I think a large number of Americans feel the Iraq war was a mistake - one we will not fix by killing more Iraqis ,.... kind of like "oops, our mistake, no WMD - well let us stick around for a few more years and kill more bad guys to fix our social faux pas".
Others feel our intervention is necessary, like a big brother who needs to fix the little brothers of the world's problems - that extreme Islamics will spread Muslim-ism (if there is such a word) everywhere. That our military efforts will stop the spread of Muslims - much like the "domino theory" of the 60's hoping that the Viet Nam war would stop the spread of communism.
Sure elections have always been fueled by the economy. And with unemployment hitting hard, jobs going overseas, the deficit skyrocketing, gas prices soaring, job benefits disappearing, fears of a real estate collapse, and other financial concerns seem pressing as they are immediate - but perhaps they are no more serious than they were 20 years ago.
The reality of the war magnifies all the normal concerns of the election - and many who lived through the 60's fear the dead end conflict that was Viet Nam, where the best the average man can hope for is that they, their children, their loved ones return home for the mostly physically and emotionally intact. All while the average working joe watches major companies grow richer and richer from the military machine.

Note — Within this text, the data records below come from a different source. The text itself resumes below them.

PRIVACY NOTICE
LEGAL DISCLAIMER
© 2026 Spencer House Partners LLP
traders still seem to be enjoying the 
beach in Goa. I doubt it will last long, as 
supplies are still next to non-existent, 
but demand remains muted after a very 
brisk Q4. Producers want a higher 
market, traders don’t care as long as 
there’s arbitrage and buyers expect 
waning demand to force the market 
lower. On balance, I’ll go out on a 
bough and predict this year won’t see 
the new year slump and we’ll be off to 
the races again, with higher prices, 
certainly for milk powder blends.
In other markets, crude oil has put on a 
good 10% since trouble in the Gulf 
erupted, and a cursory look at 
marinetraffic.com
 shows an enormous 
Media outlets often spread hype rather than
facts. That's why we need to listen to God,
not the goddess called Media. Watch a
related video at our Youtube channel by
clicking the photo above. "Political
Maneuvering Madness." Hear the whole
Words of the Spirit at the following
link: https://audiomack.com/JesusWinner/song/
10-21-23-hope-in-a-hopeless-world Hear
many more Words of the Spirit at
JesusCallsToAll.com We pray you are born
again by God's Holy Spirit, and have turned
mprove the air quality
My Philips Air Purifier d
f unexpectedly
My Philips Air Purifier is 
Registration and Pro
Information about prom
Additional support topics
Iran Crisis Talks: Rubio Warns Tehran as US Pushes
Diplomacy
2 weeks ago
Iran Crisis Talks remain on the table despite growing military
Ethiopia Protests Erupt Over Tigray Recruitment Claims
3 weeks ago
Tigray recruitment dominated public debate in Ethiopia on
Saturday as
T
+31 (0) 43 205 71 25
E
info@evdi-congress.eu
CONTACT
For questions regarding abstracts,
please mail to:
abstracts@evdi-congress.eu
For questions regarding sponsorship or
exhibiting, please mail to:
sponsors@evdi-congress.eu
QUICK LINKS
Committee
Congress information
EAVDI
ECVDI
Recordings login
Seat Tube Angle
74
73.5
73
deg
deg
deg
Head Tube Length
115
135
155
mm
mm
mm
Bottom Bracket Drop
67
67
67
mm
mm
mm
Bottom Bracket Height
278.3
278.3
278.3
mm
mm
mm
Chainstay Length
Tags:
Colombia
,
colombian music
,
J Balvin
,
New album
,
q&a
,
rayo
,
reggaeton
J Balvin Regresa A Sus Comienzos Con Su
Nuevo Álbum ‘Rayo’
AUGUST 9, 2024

I think it is no wonder that emotions are so volatile - people feel so much. Some have a sense of patriotism, a sense of following a president who is said to be lead directly by god who is helping the world stop the spread of Muslims through war, and whose personal political crusade spreads the "chosen and right" way both by legal actions here and the war abroad. These people feel the president is a real John Wayne gunslinger type who has the guts to stop terrorism in its tracks, who is one of the common people and speaks with a southwestern/country drawl while executing murderers in Texas and Muslims in the middle east.
Others feel the loss of thousands of American and hundreds of thousands of Iraqi lives over a war that was all about "WMD", the escalating debt from an administration that was left a budgest surplus by the previous administration and who fear a national debt that cannot be repaid by future generations, and who feel offended by a leader they feel is arrogantly pushing his personal religious opinions on Americans and the world with no regard to others sensibilities.
With such strong and differing feelings, about real life and death matters - its hard to expect anything else.
The person I quote says we cannot expect violence to change anyones mind, and that we have no right to attack someone who has done us no harm. So how can we expect the war in Iraq to do anything positive? Iraq did not attack us, in fact on 9/11 they were one of the only Muslim countries to send us a regret letter condemning the actions of those flying the planes - they had no WMD - how could we justify attacking them, and if not how can we justify a continued war on them? And how can we expect our war on them to change anyones opinions - to win the hearts of the Iraqi people as they watch their friends, children and grandparents die at our hands? Unless we plan on killing every Muslim in the world, can anyone expect this war to change anything?
With a war like this - this is not the Faulkland Islands - and what it means to both sides - can anyone not expect heavy emotions? Can we expect a Jerry Springer watching country to act with logic?